_Task_: Please decide whether each statement below agrees with the FastDeploy RuntimeOption page that follows. Answer yes or no for each, and quote the deciding words from that page. 1. Paddle Inference can run ONNX models only after conversion via X2Paddle. 2. The printed configuration in the example uses the OpenVINO backend. 3. The cpu_thread_num setting also applies when running on GPU.

_Passage provided_:
○ ○ ○ ○
Files
FastDeploy/docs/docs_en/api/runtime_option.md

7.9 KiB

RuntimeOption Inference Backend Deployment

The Runtime in the FastDeploy product contains multiple inference backends:

Model Format\Inference Backend ONNXRuntime Paddle Inference TensorRT OpenVINO
Paddle Support (built-in Paddle2ONNX) Support Support (built-in Paddle2ONNX) Support
ONNX Support Support (requires conversion via X2Paddle) Support Support

The hardware supported by Runtime is as follows

Hardware/Inference Backend ONNXRuntime Paddle Inference TensorRT OpenVINO
CPU Support Support Not Support Support
GPU Support Support Support Support

Each model uses RuntimeOption to configure the inference backend and parameters, e.g. in python, the inference configuration can be printed after loading the model with the following code

model = fastdeploy.vision.detection.YOLOv5("yolov5s.onnx")
print(model.runtime_option)

See below:

RuntimeOption(
  backend : Backend.ORT                # Inference Backend ONNXRuntime
  cpu_thread_num : 8                   # Number of CPU threads (valid only when using CPU)
○ ○ ○ ○
Data excerpts
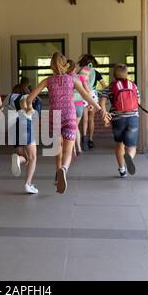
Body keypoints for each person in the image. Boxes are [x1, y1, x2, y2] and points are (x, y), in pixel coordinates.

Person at [27, 52, 108, 194]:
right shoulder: (73, 80)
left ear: (51, 66)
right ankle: (64, 169)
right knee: (67, 151)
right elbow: (86, 95)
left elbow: (29, 98)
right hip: (70, 115)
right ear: (65, 64)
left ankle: (57, 174)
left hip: (55, 116)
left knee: (57, 148)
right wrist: (100, 109)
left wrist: (30, 109)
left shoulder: (47, 81)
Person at [100, 63, 141, 178]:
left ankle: (122, 170)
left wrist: (105, 114)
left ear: (114, 74)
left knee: (119, 144)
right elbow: (138, 102)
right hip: (132, 118)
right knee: (132, 146)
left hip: (117, 119)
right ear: (126, 73)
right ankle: (130, 157)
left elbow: (102, 102)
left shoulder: (111, 86)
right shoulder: (133, 85)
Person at [5, 83, 40, 194]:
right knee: (32, 157)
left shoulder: (9, 97)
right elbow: (32, 114)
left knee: (24, 156)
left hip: (12, 128)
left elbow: (1, 110)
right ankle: (28, 184)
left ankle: (19, 159)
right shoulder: (29, 98)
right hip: (25, 126)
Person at [77, 54, 108, 151]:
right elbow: (104, 86)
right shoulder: (97, 73)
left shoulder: (80, 72)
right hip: (93, 95)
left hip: (82, 95)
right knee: (91, 119)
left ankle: (83, 138)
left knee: (84, 119)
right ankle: (90, 140)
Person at [67, 60, 91, 156]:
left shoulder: (66, 78)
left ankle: (73, 150)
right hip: (79, 105)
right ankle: (79, 148)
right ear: (75, 68)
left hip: (69, 106)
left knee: (71, 128)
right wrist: (90, 102)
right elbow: (87, 91)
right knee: (75, 127)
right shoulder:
○ ○ ○ ○
_Exercise answer_:
1. Yes: "Support (requires conversion via X2Paddle)"
2. No: "backend : Backend.ORT"
3. No: "Number of CPU threads (valid only when using CPU)"